About Edelman Financial Engines

Since 1986, Edelman Financial Engines has been committed to always acting in the best interest of our clients.We were founded on the belief that all American investors – not just the wealthy – deserve access to personalized, comprehensive financial planning and investment advice. Today, we are America’s top independent financial planning and investment advisor, recognized by both InvestmentNews[3] and Barron’s[4]with 180+ planner offices across the country and entrusted by more than 1.1 million clients to manage more than $200 billion in assets. Our unique approach to serving clients combines our advanced methodology and proprietary technology with the attention of a dedicated personal financial planner. Every client’s situation and goals are unique, and the powerful fusion of high-tech and high-touch allows Edelman Financial Engines to deliver the personal plan and financial confidence that everyone deserves.

©2019 Edelman Financial Engines, LLC. All advisory services provided by Financial Engines Advisors L.L.C.


Amy Conley

[1] National Institute on Retirement Security, Retirement in America, September 2018, https://www.nirsonline.org/wp-content/uploads/2018…; data source: US Census Survey of Income and Program Participation 2014 Panel, Wave 1.

[2] Board of Governors of the Federal Reserve System, Report on the Economic Well-Being of U.S. Households in 2017, May 2018.

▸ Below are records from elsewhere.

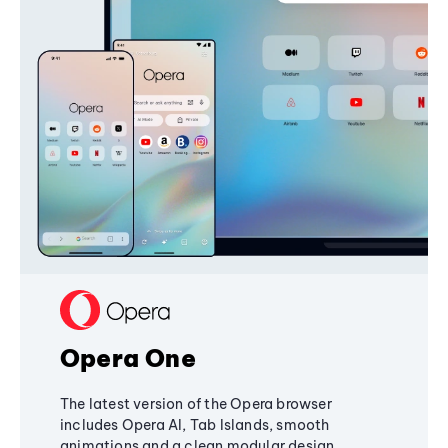
Opera One
The latest version of the Opera browser
includes Opera AI, Tab Islands, smooth
animations and a clean modular design,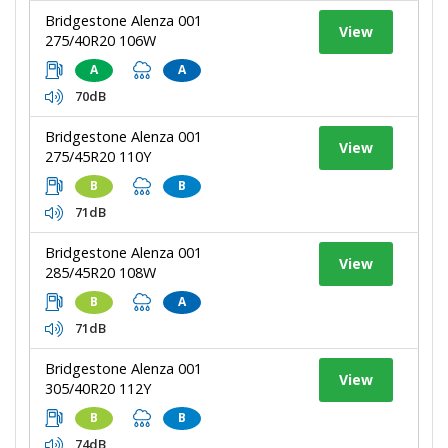
Bridgestone Alenza 001
View
275/40R20 106W
A
A
70dB
Bridgestone Alenza 001
View
275/45R20 110Y
B
B
71dB
Bridgestone Alenza 001
View
285/45R20 108W
B
A
71dB
Bridgestone Alenza 001
View
305/40R20 112Y
B
B
74dB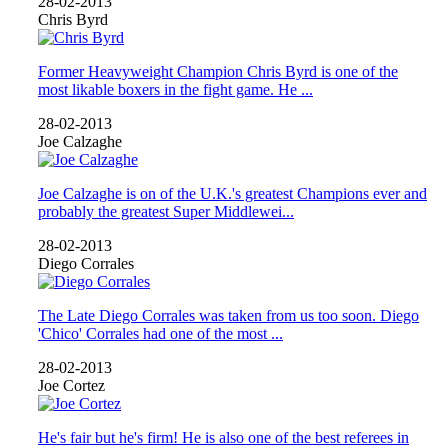
28-02-2013
Chris Byrd
Former Heavyweight Champion Chris Byrd is one of the
most likable boxers in the fight game. He ...
28-02-2013
Joe Calzaghe
Joe Calzaghe is on of the U.K.'s greatest Champions ever and
probably the greatest Super Middlewei...
28-02-2013
Diego Corrales
The Late Diego Corrales was taken from us too soon. Diego
'Chico' Corrales had one of the most ...
28-02-2013
Joe Cortez
He's fair but he's firm! He is also one of the best referees in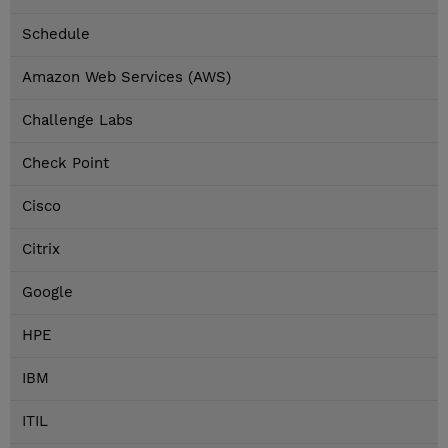
Schedule
Amazon Web Services (AWS)
Challenge Labs
Check Point
Cisco
Citrix
Google
HPE
IBM
ITIL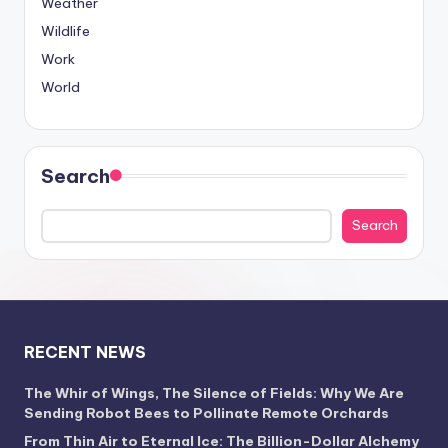
Weather
Wildlife
Work
World
Search
Search
RECENT NEWS
The Whir of Wings, The Silence of Fields: Why We Are
Sending Robot Bees to Pollinate Remote Orchards
From Thin Air to Eternal Ice: The Billion-Dollar Alchemy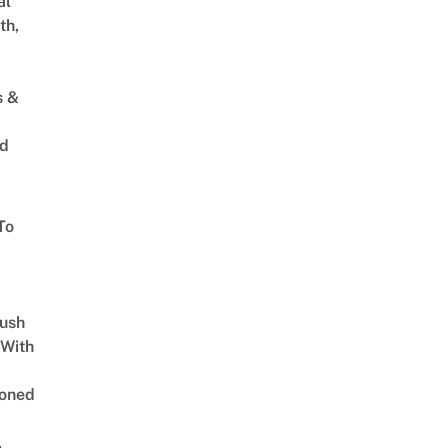
al
th,
s &
ed
To
Lush
 With
oned
,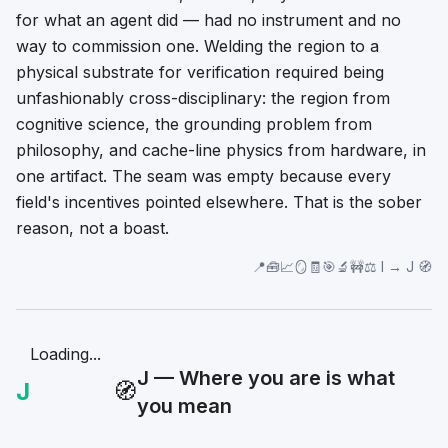
for what an agent did — had no instrument and no
way to commission one. Welding the region to a
physical substrate for verification required being
unfashionably cross-disciplinary: the region from
cognitive science, the grounding problem from
philosophy, and cache-line physics from hardware, in
one artifact. The seam was empty because every
field's incentives pointed elsewhere. That is the sober
reason, not a boast.
📍🧰📈🪞🧾🎯🔬🚧⚖️ I → J 🧭
Loading...
J — Where you are is what
J
🧭
you mean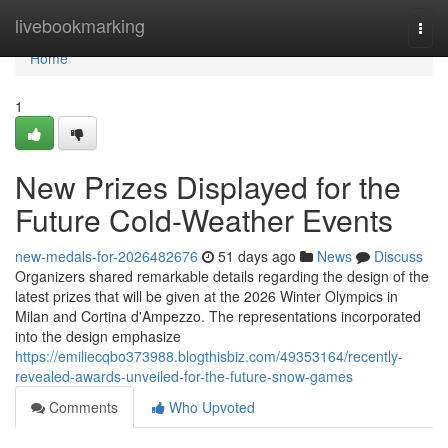
Home
livebookmarking
Togg
navi
Home
1
New Prizes Displayed for the
Future Cold-Weather Events
new-medals-for-2026482676
51 days ago
News
Discuss
Organizers shared remarkable details regarding the design of the
latest prizes that will be given at the 2026 Winter Olympics in
Milan and Cortina d'Ampezzo. The representations incorporated
into the design emphasize
https://emiliecqbo373988.blogthisbiz.com/49353164/recently-
revealed-awards-unveiled-for-the-future-snow-games
Comments
Who Upvoted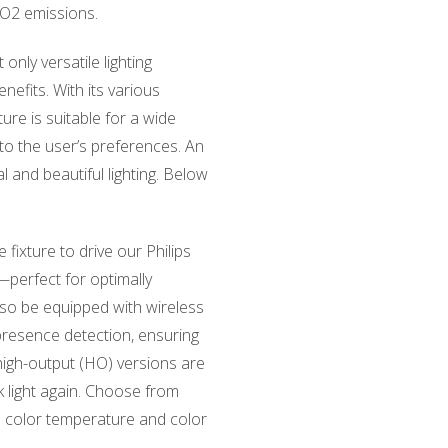
CO2 emissions.
only versatile lighting
nefits. With its various
ture is suitable for a wide
 to the user’s preferences. An
l and beautiful lighting. Below
e fixture to drive our Philips
—perfect for optimally
lso be equipped with wireless
presence detection, ensuring
igh-output (HO) versions are
ack light again. Choose from
th color temperature and color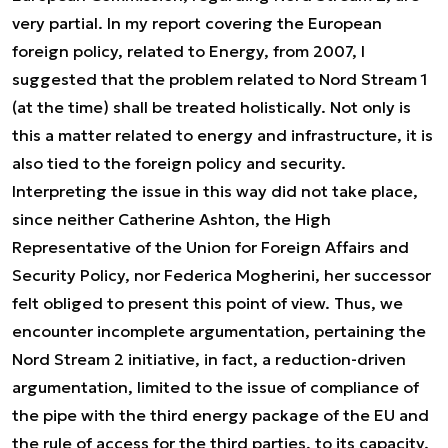
very partial. In my report covering the European
foreign policy, related to Energy, from 2007, I
suggested that the problem related to Nord Stream 1
(at the time) shall be treated holistically. Not only is
this a matter related to energy and infrastructure, it is
also tied to the foreign policy and security.
Interpreting the issue in this way did not take place,
since neither Catherine Ashton, the High
Representative of the Union for Foreign Affairs and
Security Policy, nor Federica Mogherini, her successor
felt obliged to present this point of view. Thus, we
encounter incomplete argumentation, pertaining the
Nord Stream 2 initiative, in fact, a reduction-driven
argumentation, limited to the issue of compliance of
the pipe with the third energy package of the EU and
the rule of access for the third parties, to its capacity.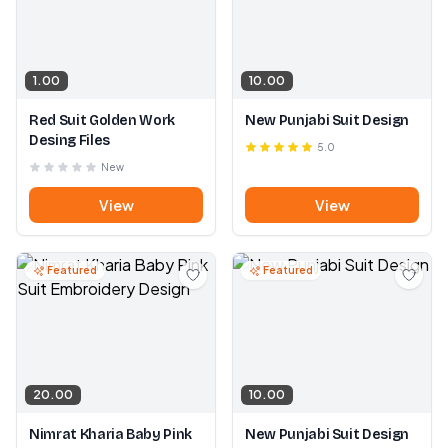
1.00
10.00
Red Suit Golden Work
New Punjabi Suit Design
Desing Files
5.0
New
View
View
Featured
Featured
20.00
10.00
Nimrat Kharia Baby Pink
New Punjabi Suit Design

[3] Ranking and status for 2017. For independence methodology and ranking, see InvestmentNews Center (http://data.investmentnews.com/ria/).

[4] The Top 40 Independent Advisory Firm Ranking issued by Barron’s is qualitative and quantitative, including assets managed, the size and experience of teams, and the regulatory records of the advisers and firms. Firms elect to participate, but do not pay to be included in the ranking. Investor returns/experience are not considered. 2018 ranking refers to Edelman Financial Services (EFS), which combined its advisory business in its entirety with Financial Engines Advisors L.L.C. (FEA) in November 2018. For the same survey, FEA received a precombination ranking of twelfth.